According to the geneticists at the Flemish university, whose paper The black legend on the Spanish presence in the Low Countries: Verifying shared beliefs on genetic ancestry, was recently published in the American Journal of Physical Anthropology, genetic testing among 1,300 Dutch and Flemish men showed they had no more Spanish DNA variants than their French or British counterparts.
Or as the researchers say, ‘sexual aggression did occur in the 16th century, but these activities did not leave a traceable “Spanish” genetic signature in the autochthonous genome of the Low Countries’.

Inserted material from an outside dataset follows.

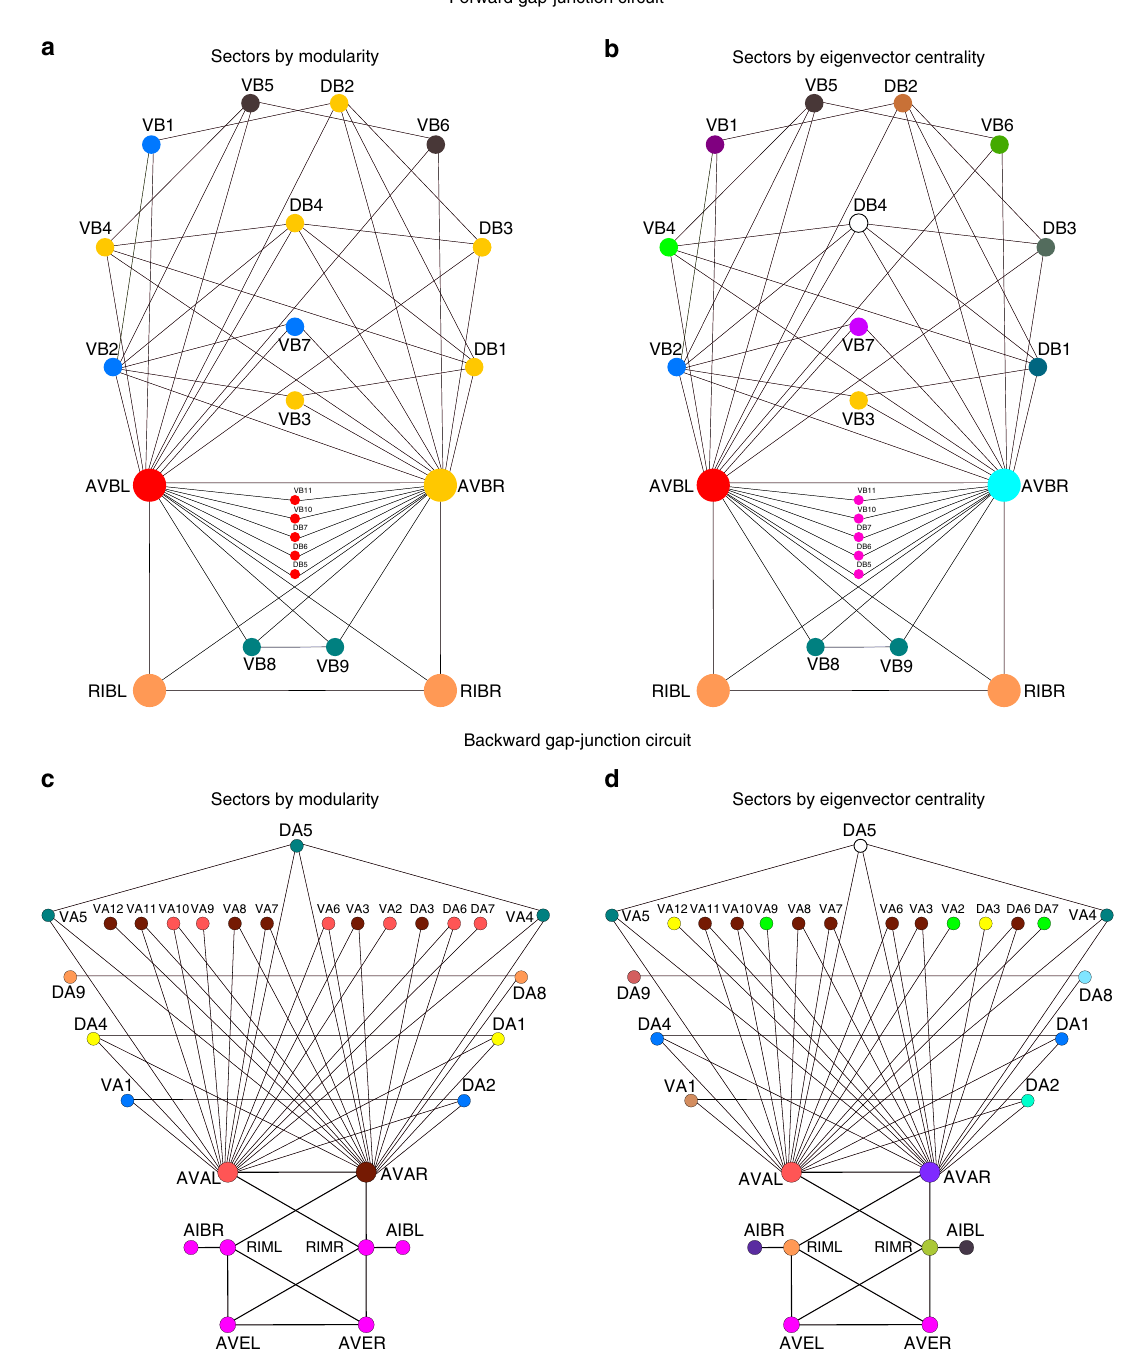
Fig. 5 Symmetry vs. other methods. We compare the functional classes obtained from symmetries with modularity detection algorithms 27,28 and a typical eigenvector centrality measure. a Forward gap-junction circuit classes obtained using modularity or community detection detection algorithm from ref. 28 and ( b ) using eigenvector centrality. c Backward gap-junction circuit modularity and ( d ) eigenvector centrality. Both measures, modular detection and centrality, do not capture the symmetries and functional classi fi cation of this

‘It’s not to say that Dutch and Flemish women did not have children by Spanish soldiers but not so many as to influence the population’s DNA,’ geneticist Maarten Larmuseau said in an interview with the NRC.
So why, from the sixteenth century on, has the idea of ‘Spanish blood’ been so pervasive? The myth lives on because of a very effective propaganda exercise, Larmuseau says. Painting the Spanish as a band of rampaging rapists helped create a national identity and the label stuck.
It is not battles and kings that leave their trace in human DNA but migration, he claims. The Viking colonisation of Northern England and the Phoenician trade colonies along the coast of the Mediterranean, for instance, have left their mark on the genetic make-up of the present day population.
It seems people like the idea of having Spanish ancestors, however they came to be. Larmuseau, who lectures on the subject, is often asked by people if they could be of Spanish descent. ‘The French, the Austrians and the Germans also occupied Flanders but no one is interested in them,’ he told the NRC.